**TRY IT:** Render all of the lines below as a JSON list of strings, one string per line, with the blank lines and the pictures left out.
[DATA SUPPLIED]
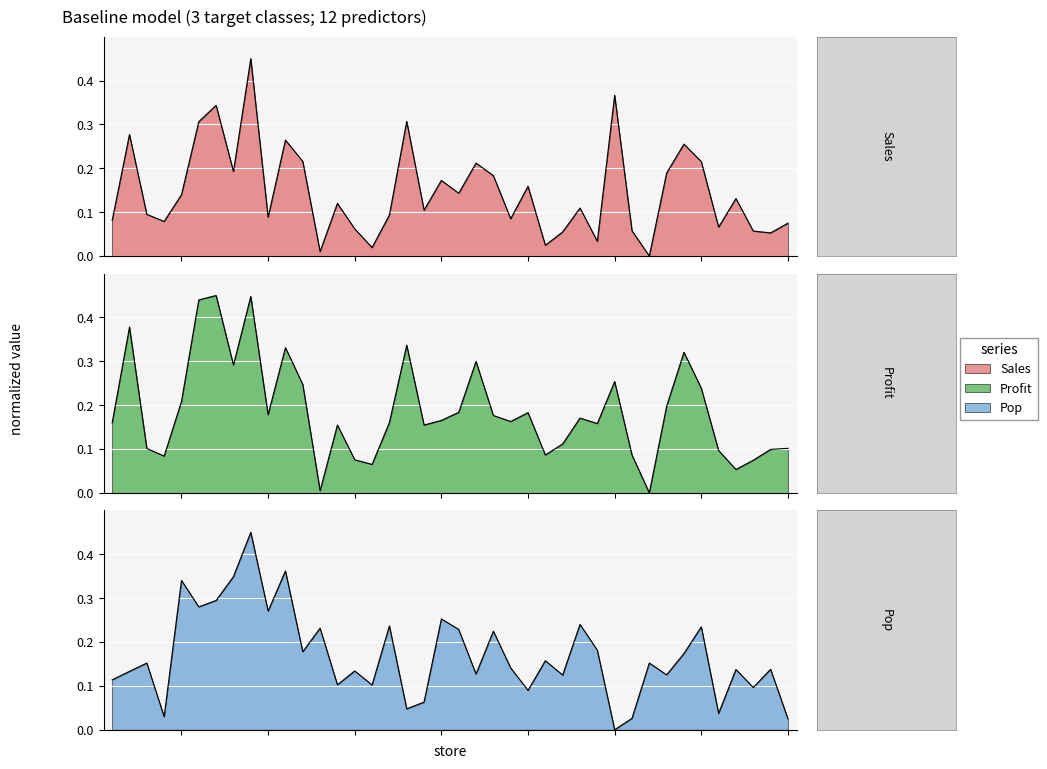

What is the value of the Sales point at the 20th from the left?

0.2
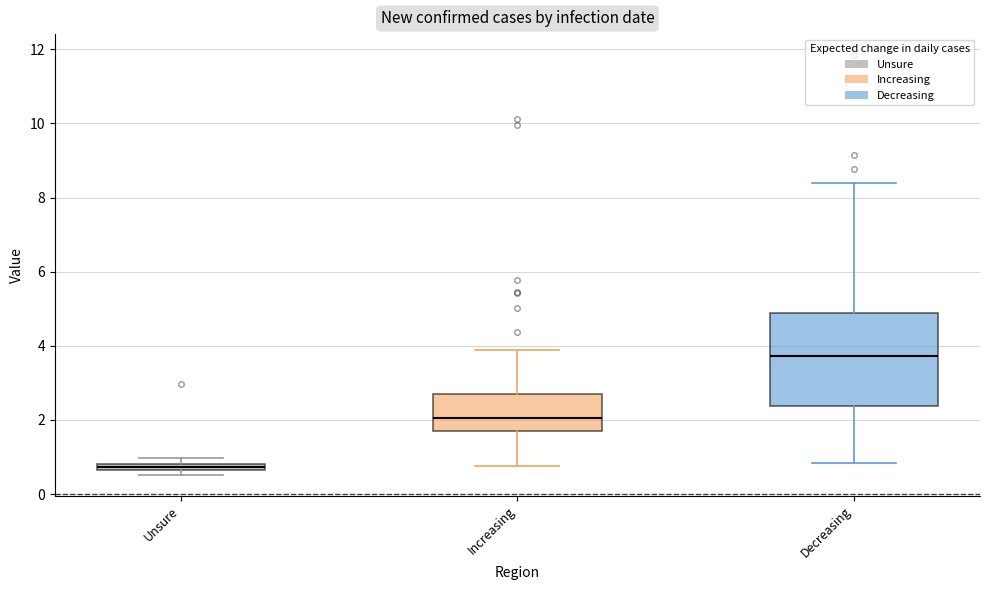

Where does the upper whisker of the box for Increasing end on the y-axis? The values are not printed on the chart, so give them approximately, as read against the axis.

4.0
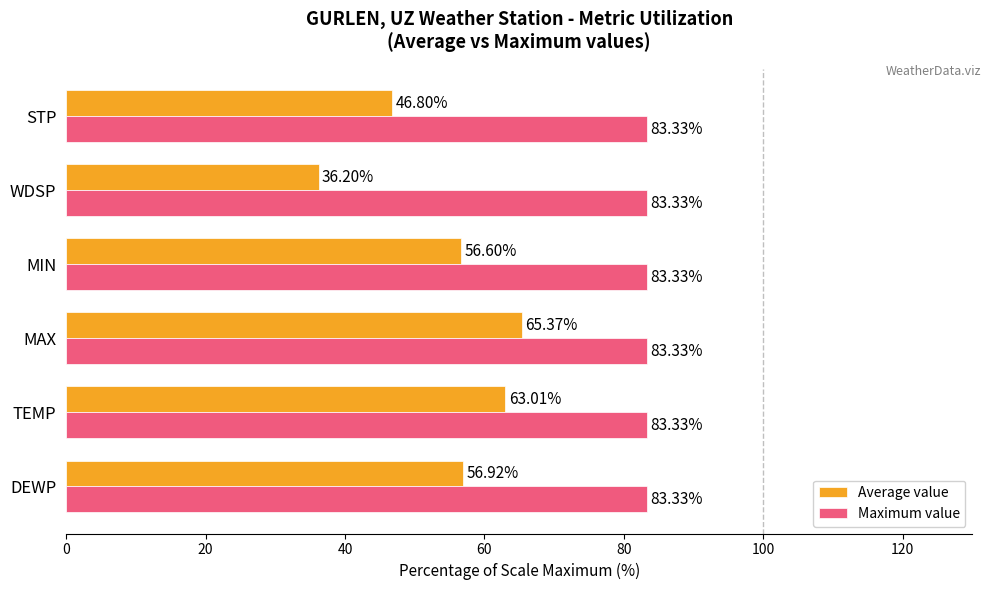

Which series has the largest range (max minus min)?

Average value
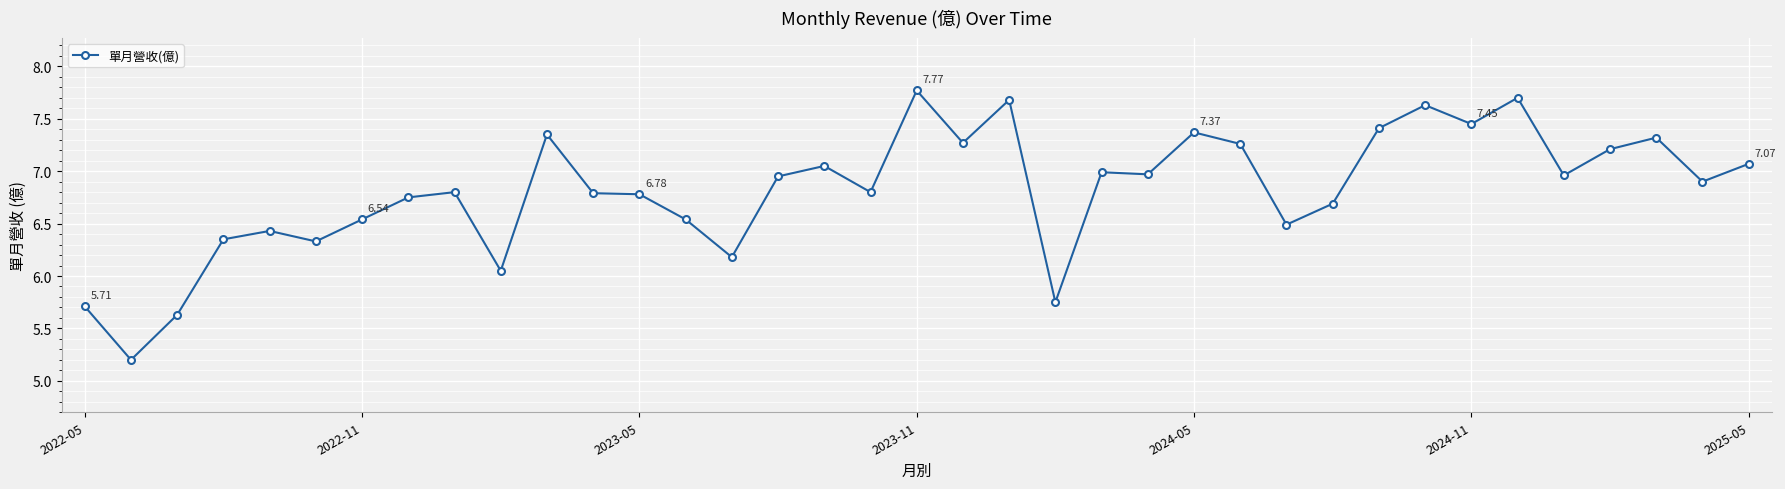

True or false: the data has more than 0 interior local peaks.

True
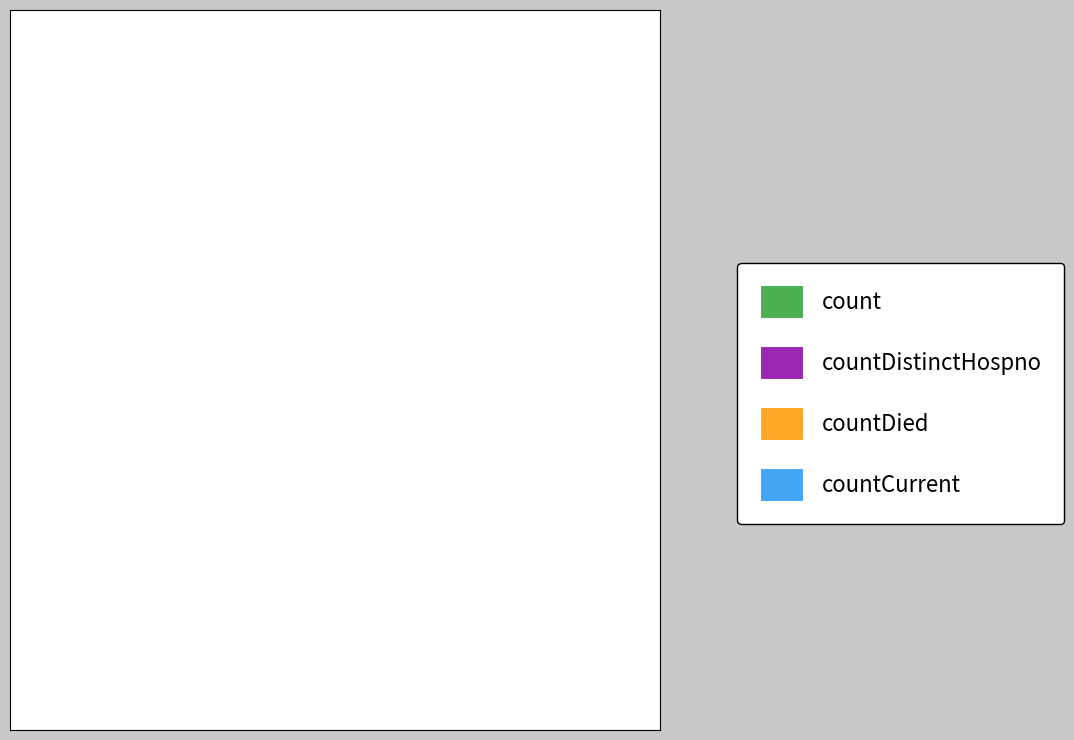

How many segments does this pie chart have?

4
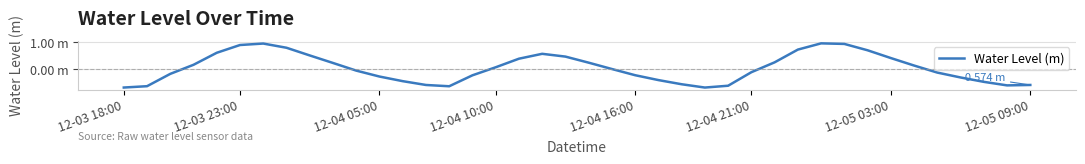

What is the difference between the maximum and minimum values?

1.6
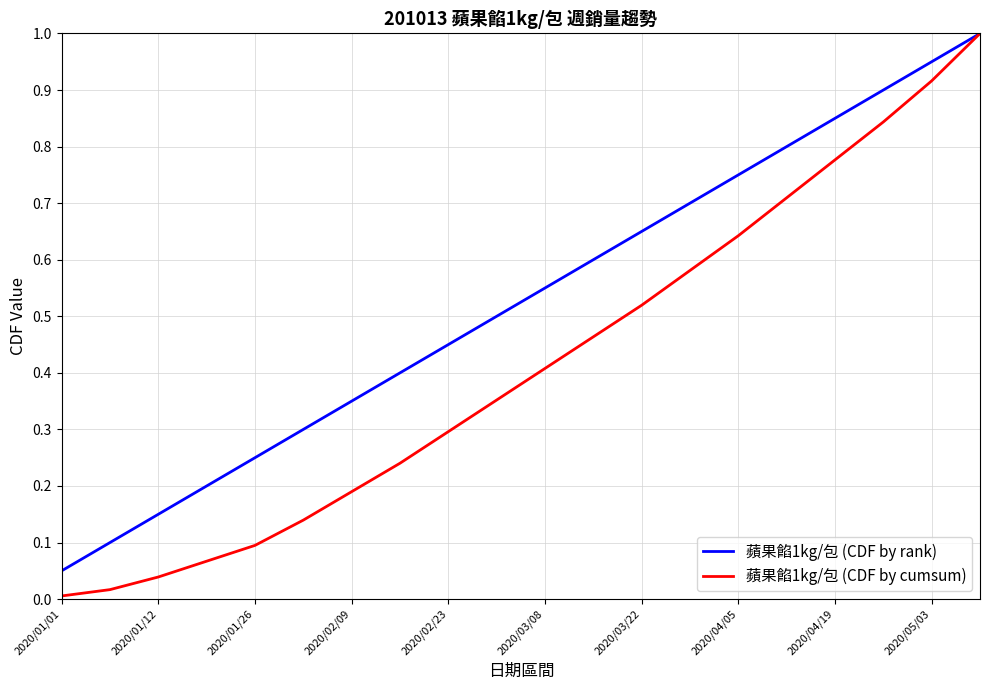

Which series has the largest total across all categories?

蘋果餡1kg/包 (CDF by rank)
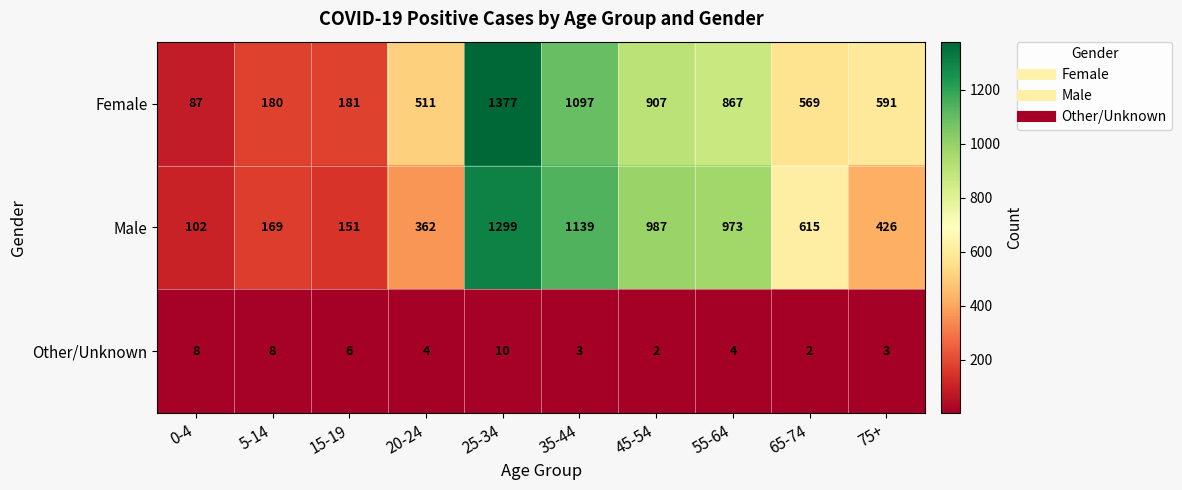

The value of Male at 75+ is 289. True or false?

False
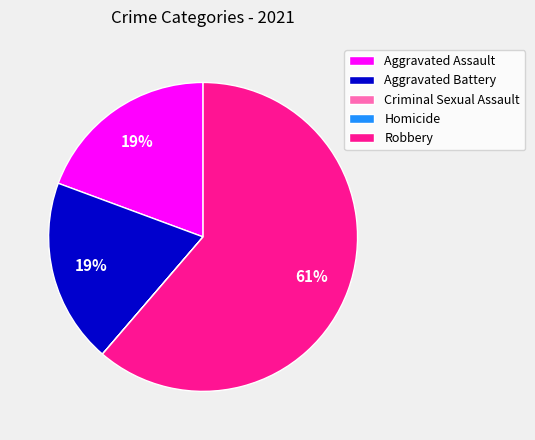

Combined, do Aggravated Assault and Aggravated Battery account for over 50%?

No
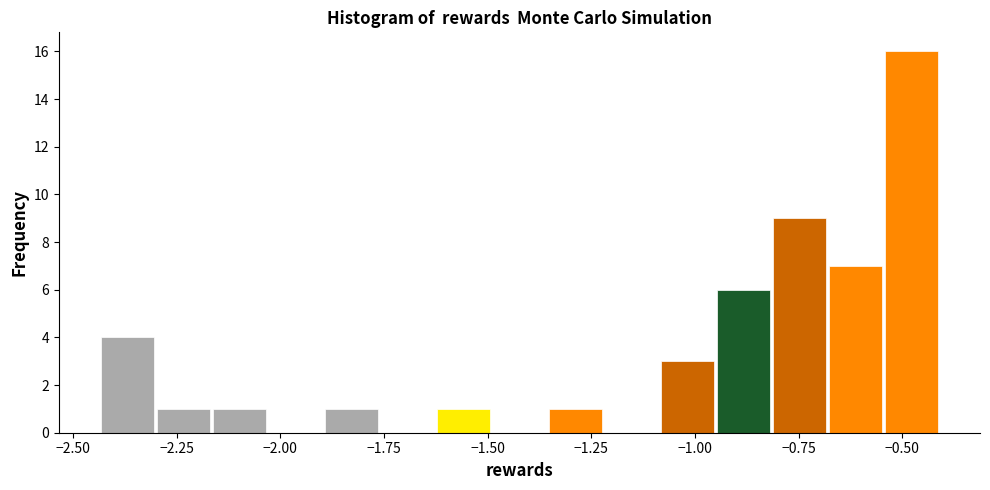

Around what value on the x-axis is the tallest bar? Give the approximate position of its centre, as read against the axis.

-0.50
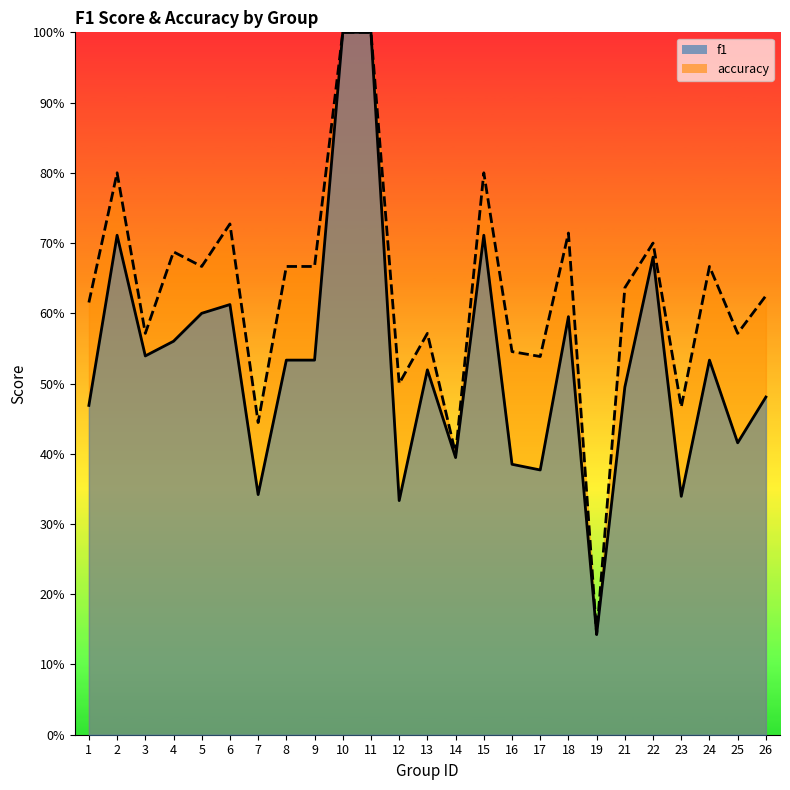

Rank the series at 11 from lowest to highest value.

f1, accuracy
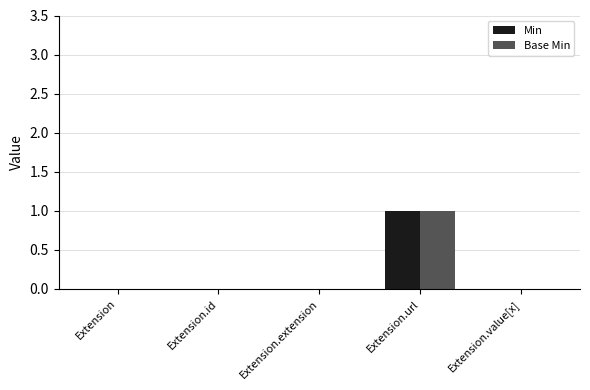

Which label corresponds to the largest value in the chart?

Extension.url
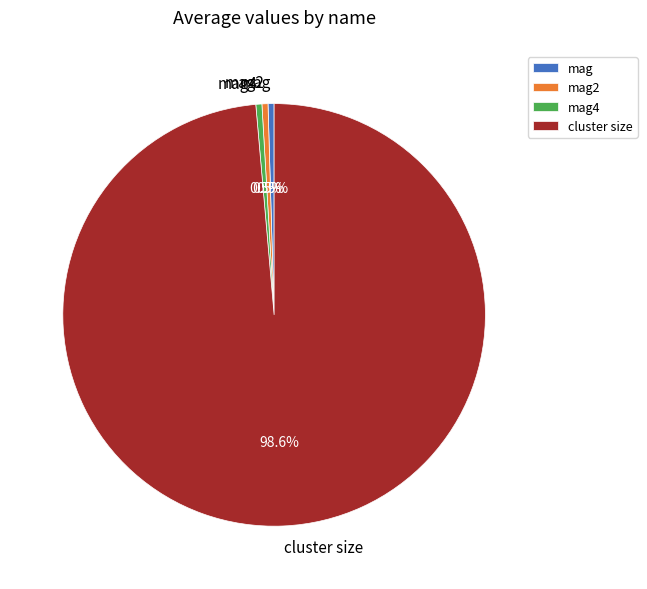

To the nearest percent, what is the difference between the largest and smallest slice percentages?

98%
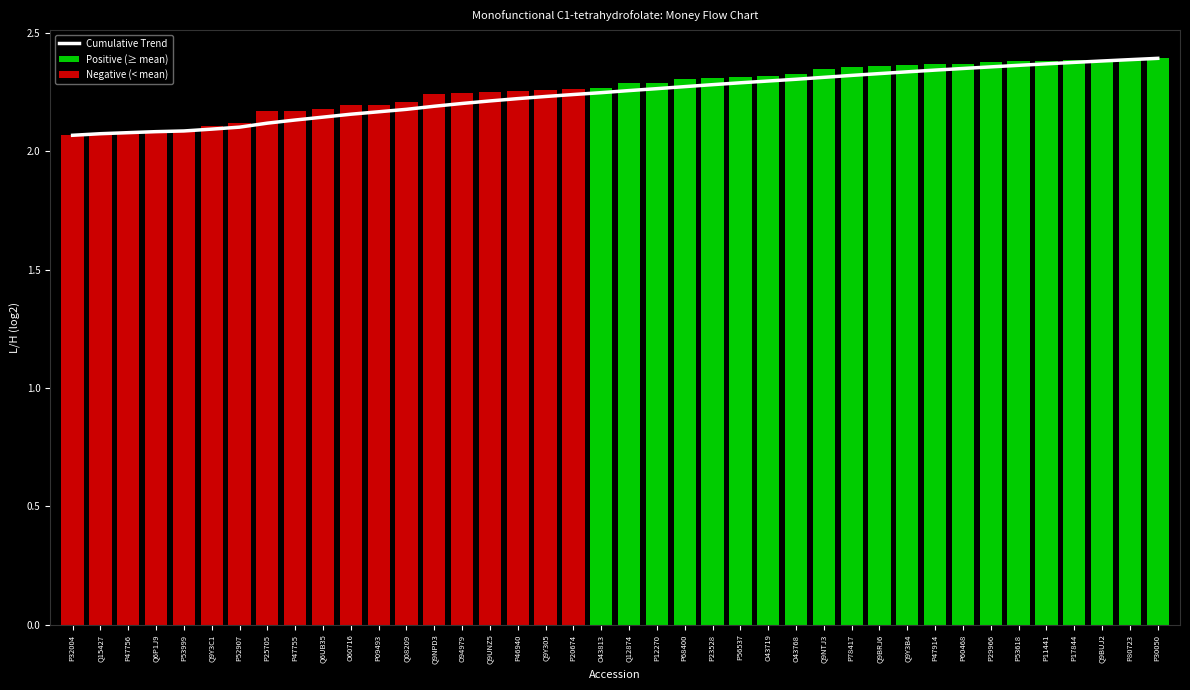

What is the minimum value shown in the chart?

2.1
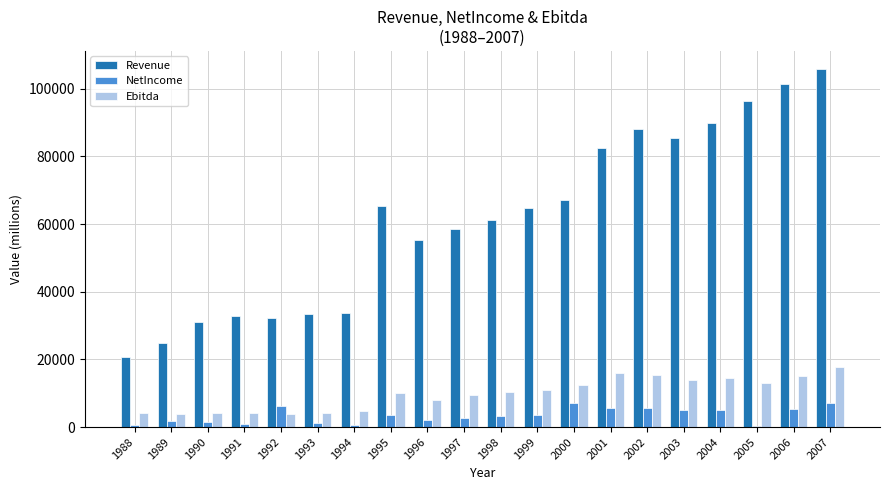

Which series has the largest total across all categories?

Revenue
[/DATA SUPPLIED]
**EXERCISE RESULT:**
[
  "What is the value of the Sales point at the 20th from the left?",
  "0.2",
  "Where does the upper whisker of the box for Increasing end on the y-axis? The values are not printed on the chart, so give them approximately, as read against the axis.",
  "4.0",
  "Which series has the largest range (max minus min)?",
  "Average value",
  "True or false: the data has more than 0 interior local peaks.",
  "True",
  "How many segments does this pie chart have?",
  "4",
  "What is the difference between the maximum and minimum values?",
  "1.6",
  "Which series has the largest total across all categories?",
  "蘋果餡1kg/包 (CDF by rank)",
  "The value of Male at 75+ is 289. True or false?",
  "False",
  "Combined, do Aggravated Assault and Aggravated Battery account for over 50%?",
  "No",
  "Around what value on the x-axis is the tallest bar? Give the approximate position of its centre, as read against the axis.",
  "-0.50",
  "Rank the series at 11 from lowest to highest value.",
  "f1, accuracy",
  "Which label corresponds to the largest value in the chart?",
  "Extension.url",
  "To the nearest percent, what is the difference between the largest and smallest slice percentages?",
  "98%",
  "What is the minimum value shown in the chart?",
  "2.1",
  "Which series has the largest total across all categories?",
  "Revenue"
]